On our way out, one of the exhibitors stopped me, saying he would give me a reusable bag and a place mat in exchange for my Supernatural bag. At the con, you were given a giant, cheap plastic backpack to hold all your goodies/purchases. I paused and thought, “but this is a souvenir.” Then Anahi said, “Why not? You’re never going to use the backpack again.” I agreed.
On our way from Anahi’s place to San Diego, we saw this Ghostbusters hearse driving next to us on the freeway.
One big hit at the Con were these “mystery boxes.” For $40, you got four geeky items. I thought $40 was a lot to spend, but I was curious. There were were loads of people crowding around to get their hands on those mystery boxes and many satisfied customers frantically opening their boxes to see what was packed inside.
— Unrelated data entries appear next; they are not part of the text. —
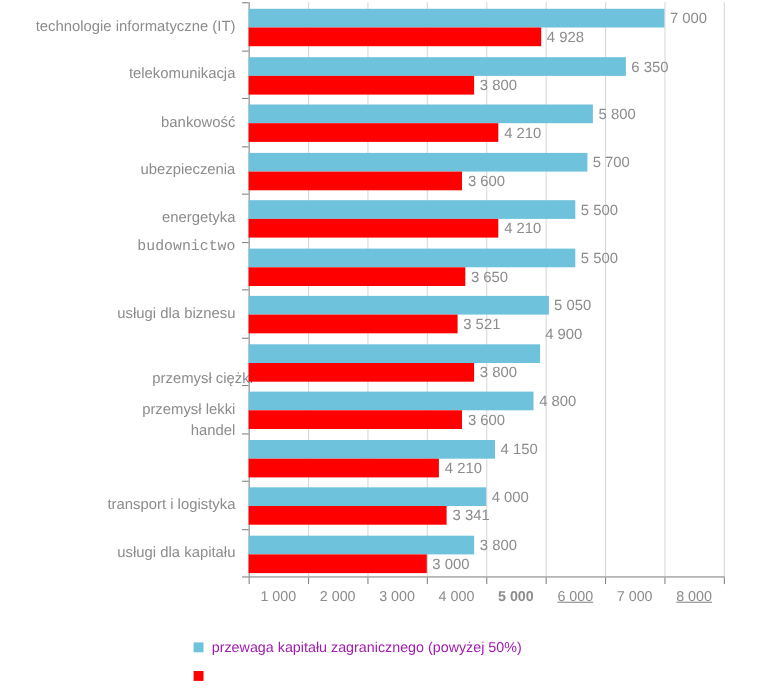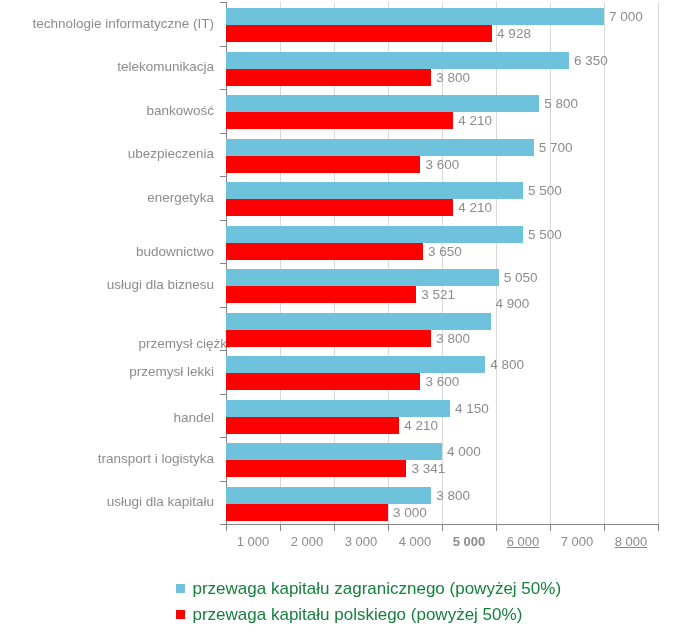"budownictwo" div.cat-label { font-family: none -> Liberation Mono, monospace; top: 245px -> 218px }
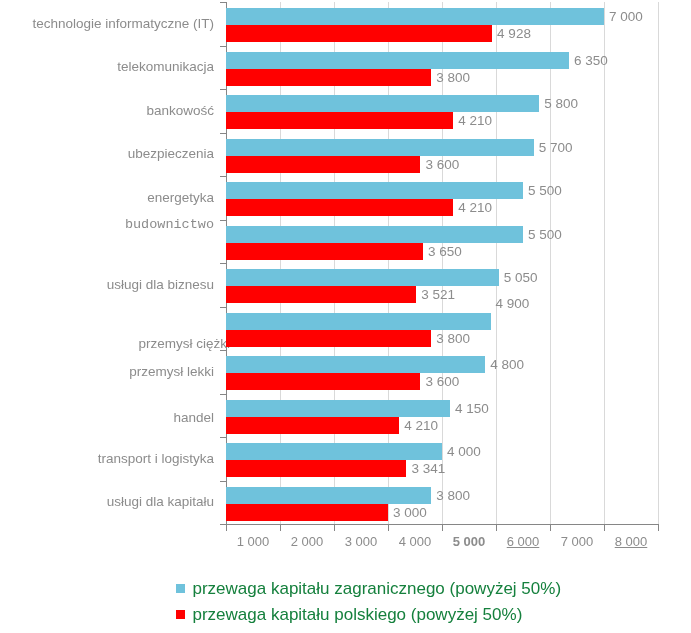"handel" div.cat-label { top: 411px -> 384px }
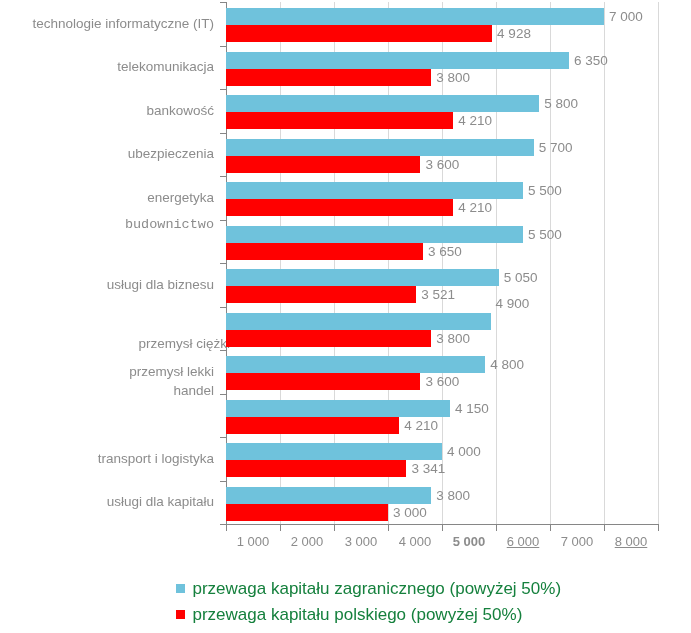"przewaga kapitału zagranicznego (powyżej" .legend-text { color: #15803d -> #a21caf; font-size: 17px -> 13px }
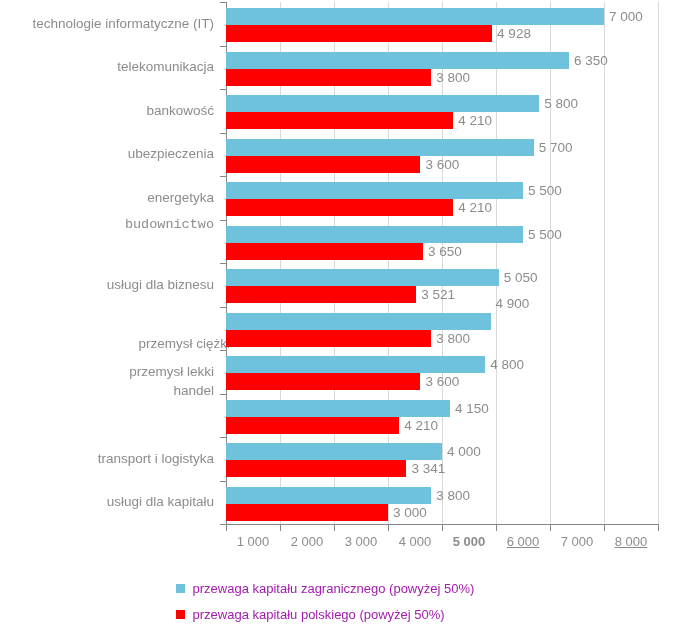"przewaga kapitału polskiego (powyżej" span.legend-text { html: <span>przewaga kapitału polskiego (powyżej 50%)</span> -> none }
I found this box deserted outside the Con and took it home to give to Joey. He was not impressed.
I had one concern in prepping for the Con and that was parking. We could purchase a parking permit ahead of time, but I was hesitant about it. The last time I stayed a weekend in San Diego, I had to pay $20 to park at my hotel and I didn’t even get a spot one night. Parking in San Diego is no fun. When I checked two weeks before the event, there were plenty of permits still available, but when I checked again a week later, three of the lots were sold out and I could only purchase permits for parking lots a mile away. I didn’t want to pay an outrageous $40 for parking when our tickets were only $40, so Anahi decided to chance it. We found parking on Broadway for only $15 and walked an extra mile and a half round trip, avoiding most of the crowd.
It was quite the journey visiting Comic-Con and I’m looking forward to many more visits.
Drink of Choice: An ice cold bottle of Coca-Cola.